Jan. 8, 2000 | When the New York Times put the story of Sen. John McCain writing the FCC as a favor to Paxson Communications CEO Lowell Paxson on its front page Thursday, it didn't set off a media feeding frenzy. Though the senator was called upon to defend his actions in Thursday night's GOP debate (as chairman of the Commerce Committee, McCain oversees the Federal Communications Commission, which had been sitting on a decision to transfer a Pittsburgh TV station to Paxson), only a few news outlets chose to lead with the McCain story. Most favored George W. Bush's promise of "a tax cut, so help me God."

But the McCain story, which focuses on two letters the senator wrote last month, before the FCC ultimately approved the sale, has brought unwanted publicity to Paxson Communications and its founder. For the most part, Paxson flies under the radar of major media scrutiny, despite owning the largest group of TV stations in the nation. Last September, NBC announced a distribution deal with Paxson in which NBC traded $415 million convertible stock for a 32 percent stake in Paxson Communications. For NBC it meant a second distribution outlet for its programming, while for Paxson's family-friendly Pax TV network, it provided a welcome infusion of cash.

And Lowell "Bud" Paxson is a man who knows the value of a dollar. As a radio station manager in Florida in the '70s, he suddenly found himself with 112 toasters from an advertiser who couldn't afford to settle an account. Bud hit on the bright idea of selling the toasters on the air -- and they were gone in 15 minutes. From such humble beginnings came the Home Shopping Network (toasters, yes, but beautiful glass figurines, too!), which Paxson and partner Roy Speer sold to TCI's Liberty Media in 1993.

In between selling HSN and beginning Pax TV in 1998, Paxson experienced a religious conversion. As related in his autobiography, "Threading the Needle," he was staying at Caesars Palace in Las Vegas, mourning the dissolution of his marriage, when he found a Gideon's Bible in his bedside drawer. (The book's title comes from Luke: "It is easier for a camel to go through the eye of a needle than for a rich man to enter the kingdom of God.")

The irony of accepting Jesus Christ as your personal lord and savior in a hotel with a Roman theme seems to have been lost on Paxson, but he is not a man given to irony.

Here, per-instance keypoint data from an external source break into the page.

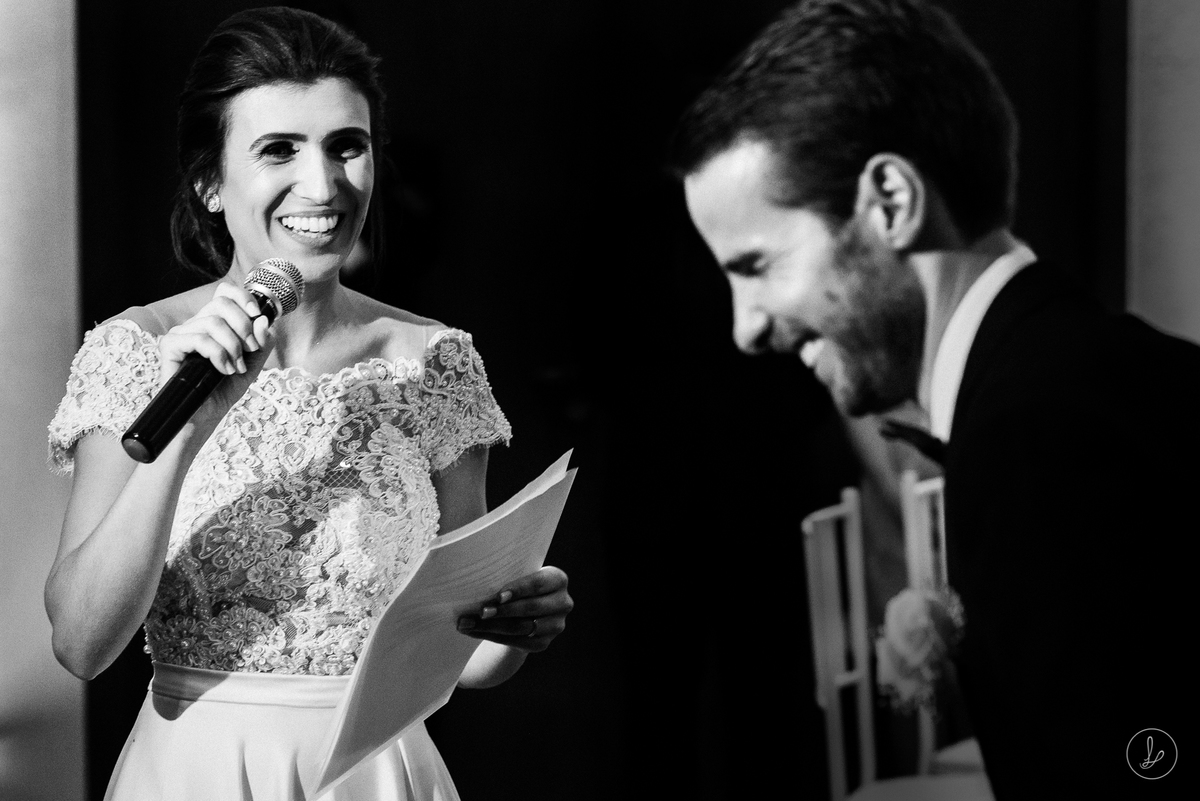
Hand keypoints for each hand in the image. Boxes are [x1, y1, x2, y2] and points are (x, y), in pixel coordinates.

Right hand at [158, 282, 274, 428]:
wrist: (205, 416)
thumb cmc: (224, 389)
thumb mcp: (253, 365)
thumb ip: (262, 343)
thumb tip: (263, 320)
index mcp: (215, 323)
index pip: (225, 292)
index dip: (243, 297)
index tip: (257, 315)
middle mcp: (196, 323)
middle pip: (221, 303)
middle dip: (243, 326)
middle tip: (249, 351)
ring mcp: (181, 333)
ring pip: (213, 322)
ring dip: (232, 347)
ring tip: (235, 368)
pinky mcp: (170, 346)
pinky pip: (199, 338)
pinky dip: (218, 355)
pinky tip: (223, 370)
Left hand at [457, 566, 572, 652]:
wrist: (526, 610)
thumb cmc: (518, 587)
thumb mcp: (518, 578)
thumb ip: (506, 580)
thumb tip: (475, 588)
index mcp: (558, 580)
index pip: (538, 584)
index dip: (518, 589)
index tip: (498, 596)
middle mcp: (563, 603)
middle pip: (531, 608)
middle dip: (503, 610)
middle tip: (480, 611)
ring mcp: (555, 626)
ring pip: (521, 627)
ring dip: (491, 626)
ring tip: (468, 623)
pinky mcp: (543, 643)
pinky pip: (516, 642)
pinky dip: (492, 636)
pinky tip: (474, 631)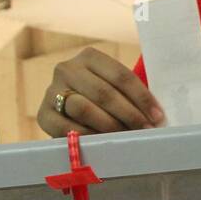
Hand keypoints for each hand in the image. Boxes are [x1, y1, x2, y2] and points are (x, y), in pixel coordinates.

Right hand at [36, 46, 165, 137]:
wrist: (67, 113)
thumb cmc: (101, 101)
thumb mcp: (113, 89)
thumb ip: (129, 95)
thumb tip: (155, 117)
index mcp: (89, 57)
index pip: (120, 75)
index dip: (142, 97)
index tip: (157, 116)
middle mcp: (67, 69)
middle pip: (103, 93)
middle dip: (129, 114)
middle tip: (145, 130)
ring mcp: (51, 90)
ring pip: (84, 108)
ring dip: (109, 126)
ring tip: (126, 137)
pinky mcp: (43, 115)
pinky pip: (67, 128)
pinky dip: (87, 136)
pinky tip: (102, 143)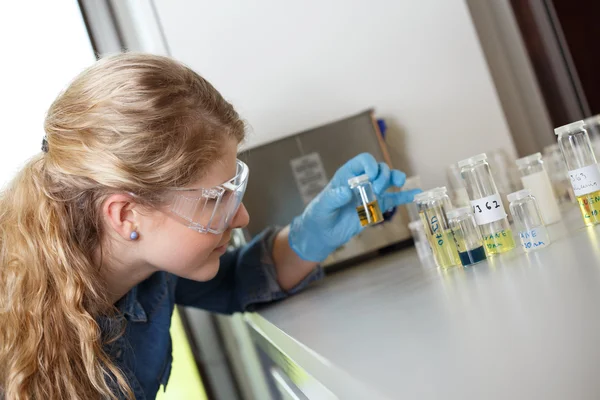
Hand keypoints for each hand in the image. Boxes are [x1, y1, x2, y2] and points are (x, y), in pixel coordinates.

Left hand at [288, 153, 420, 261]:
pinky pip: (393, 200)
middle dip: (383, 175)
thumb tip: (345, 192)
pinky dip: (405, 197)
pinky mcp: (376, 207)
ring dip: (396, 179)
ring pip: (389, 181)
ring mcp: (370, 194)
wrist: (322, 234)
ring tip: (399, 184)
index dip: (370, 165)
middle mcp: (361, 182)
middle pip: (380, 169)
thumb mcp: (322, 206)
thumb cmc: (319, 216)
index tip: (371, 176)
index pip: (363, 161)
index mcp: (347, 176)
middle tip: (378, 188)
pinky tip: (416, 194)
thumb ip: (332, 198)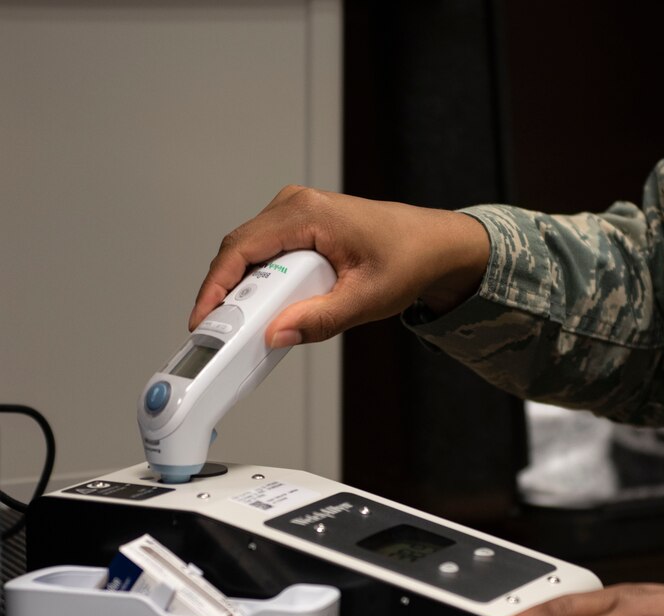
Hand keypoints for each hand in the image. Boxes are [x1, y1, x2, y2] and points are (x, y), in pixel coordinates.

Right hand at [189, 186, 489, 345]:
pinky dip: (261, 282)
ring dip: (244, 289)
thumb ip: (320, 319)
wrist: (433, 245)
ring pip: (250, 254)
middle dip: (225, 293)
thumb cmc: (408, 259)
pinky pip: (266, 254)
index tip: (202, 318)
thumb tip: (276, 334)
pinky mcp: (300, 227)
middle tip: (222, 333)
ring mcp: (296, 213)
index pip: (241, 249)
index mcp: (307, 213)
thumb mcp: (365, 298)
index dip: (215, 286)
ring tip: (245, 325)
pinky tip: (268, 307)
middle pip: (239, 251)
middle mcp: (295, 205)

The 6-foot-6, 64 year-old purveyor of infomercials began Pax TV to combat what he called the "moral manure" found on television and pledged that Pax (the Roman word for peace) would not air gratuitous sex, violence or bad language. And though a man who likes to praise the lord (he has built a church in Florida to preach in), Paxson knows that religious programming means ratings death. "I want it to be parables and storytelling," he told AP of his network's fare, "which is what Jesus did."

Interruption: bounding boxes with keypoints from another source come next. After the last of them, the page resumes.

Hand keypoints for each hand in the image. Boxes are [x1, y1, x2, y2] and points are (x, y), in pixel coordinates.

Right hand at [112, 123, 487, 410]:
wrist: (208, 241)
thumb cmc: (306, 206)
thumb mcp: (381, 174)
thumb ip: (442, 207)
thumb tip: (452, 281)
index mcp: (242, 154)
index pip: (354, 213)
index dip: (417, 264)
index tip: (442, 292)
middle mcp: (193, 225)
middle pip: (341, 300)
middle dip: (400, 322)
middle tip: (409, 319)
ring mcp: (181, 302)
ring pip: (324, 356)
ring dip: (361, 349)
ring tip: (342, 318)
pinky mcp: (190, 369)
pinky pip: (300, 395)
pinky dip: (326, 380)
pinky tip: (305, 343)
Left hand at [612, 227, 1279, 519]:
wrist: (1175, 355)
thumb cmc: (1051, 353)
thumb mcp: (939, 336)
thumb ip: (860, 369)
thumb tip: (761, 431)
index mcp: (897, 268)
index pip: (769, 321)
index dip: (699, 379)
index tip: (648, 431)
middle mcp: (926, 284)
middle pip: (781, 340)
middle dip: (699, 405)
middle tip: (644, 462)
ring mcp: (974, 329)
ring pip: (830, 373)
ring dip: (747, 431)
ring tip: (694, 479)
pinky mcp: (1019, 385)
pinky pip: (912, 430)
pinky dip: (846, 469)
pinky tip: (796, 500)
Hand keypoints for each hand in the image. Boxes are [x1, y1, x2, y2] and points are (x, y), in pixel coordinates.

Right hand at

Unlike most merchandisers of entertainment, Paxson started with containers before worrying about the content. He had bought 78 TV stations across the country before coming up with programming for them, and launched in August 1998 with reruns of such tried-and-true network fare as "Touched By an Angel" and "I'll Fly Away." Pax's own attempts at programming ("Flipper: The New Adventures," "Little Men") have been slightly less memorable, which may account for the network's dismal audience share.